* 課題の内容:
記録の冒頭から「وضاحيتها الجنوبية」を含む行までを、その行も含めて一字一句変えずに再現してください。画像は解答に入れないでください。

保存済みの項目
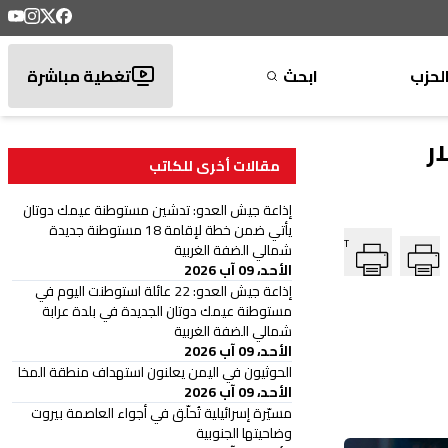
لحزب
ابحث
تغطية مباشرة
مقالات أخرى للكاتب
إذاعة جيش العدو: تدشين مستوطنة عيمك دوتان
يأتي ضمن خطة لإقامة 18 مستوطنة جديدة
T
شمالي الضفة الغربية
الأحد، 09 آب 2026
إذاعة جيش العدو: 22 عائلة استوطنت اليوم في
مستوطنة عيمك دوتان الجديدة في بلدة عرابة
شمالي الضفة الغربية
الأحد، 09 آب 2026
الحوثيون في اليمن يعلنون استهداف منطقة المخا
الأحد، 09 آب 2026
مسيّرة إسرائيلية تُحلّق في أجواء العاصمة بيروت
وضاحيتها الجنوبية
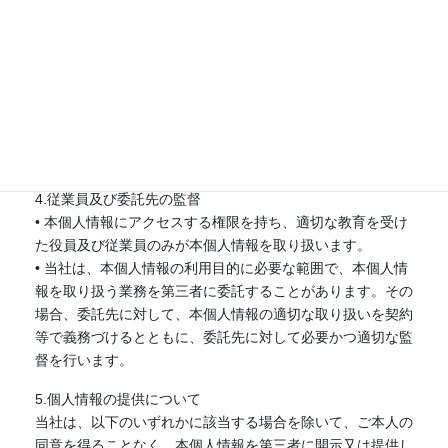
• 当社が販売・提供する商品・サービスに関する情報のお知
らせ
（2）採用応募者の皆さまの個人情報
• 採用応募者の皆さまへのご連絡
• 募集要件に合うかどうかの選考資料
• 今後の採用活動のための統計資料
• 採用決定後における雇用管理上の基礎資料
4.従業員及び委託先の監督
• 本個人情報にアクセスする権限を持ち、適切な教育を受け
た役員及び従業員のみが本個人情報を取り扱います。
• 当社は、本個人情報の利用目的に必要な範囲で、本個人情
報を取り扱う業務を第三者に委託することがあります。その
場合、委託先に対して、本個人情報の適切な取り扱いを契約
等で義務づけるとともに、委託先に対して必要かつ適切な監
督を行います。
5.個人情報の提供について
当社は、以下のいずれかに該当する場合を除いて、ご本人の
同意を得ることなく、本個人情報を第三者に開示又は提供し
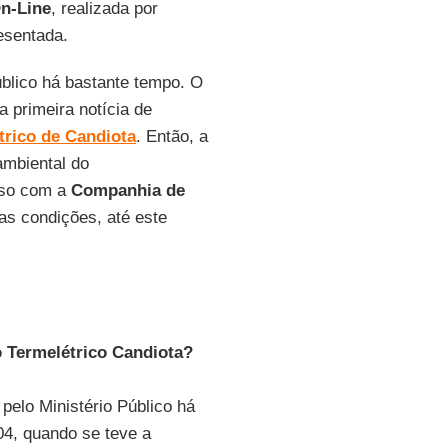
n-Line
, realizada por
esentada.
blico há bastante tempo. O
a primeira notícia de
rico de Candiota
. Então, a
ambiental do
sso com a
Companhia de
jas condições, até este
o Termelétrico Candiota?
elo Ministério Público há
4, quando se teve a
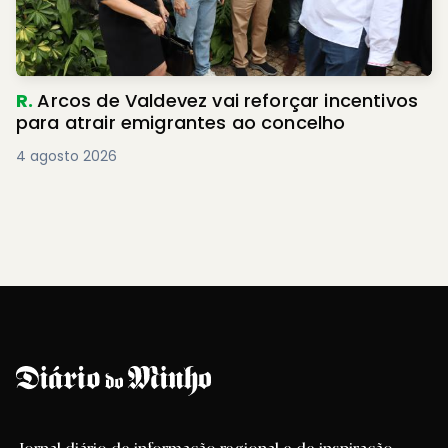
R.
Arcos de Valdevez vai reforçar incentivos
para atrair emigrantes ao concelho
4 agosto 2026
Jornal diário de informação regional e de inspiração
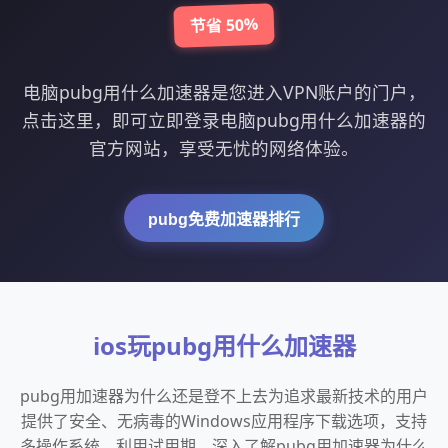
节省 50%
电脑pubg用什么加速器是您进入VPN账户的门户，
点击这里，即可立即登录电脑pubg用什么加速器的
官方网站，享受无忧的网络体验。
pubg免费加速器排行
ios玩pubg用什么加速器
pubg用加速器为什么还是登不上去为追求最新技术的用户
提供了安全、无病毒的Windows应用程序下载选项，支持
多操作系统。利用试用期，深入了解pubg用加速器为什么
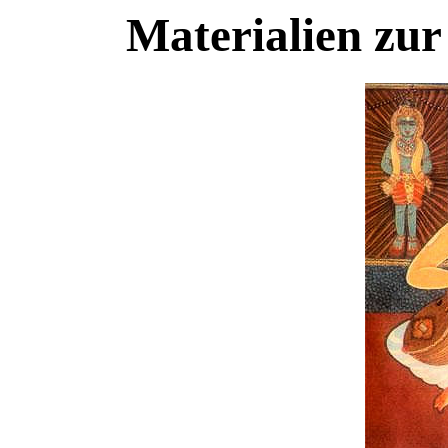
Materialien zur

* 課題の解答:
لحزب
ابحث
تغطية مباشرة
مقالات أخرى للكاتب
إذاعة جيش العدو: تدشين مستوطنة عيمك دوتان
يأتي ضمن خطة لإقامة 18 مستوطنة جديدة
T
شمالي الضفة الغربية
الأحد، 09 آب 2026
إذاعة جيش العدو: 22 عائلة استوطنت اليوم في
مستوطنة عيمك دوتان الجديدة في بلدة عرابة
شمالي الضفة الغربية
الأحد، 09 آب 2026
الحوثيون في اليمن يعلنون استهداف منطقة المخا
الأحد، 09 آب 2026
مسيّرة إسرائيلية تُحلّق في أجواء العاصمة بيروت
وضاحيتها الجنوبية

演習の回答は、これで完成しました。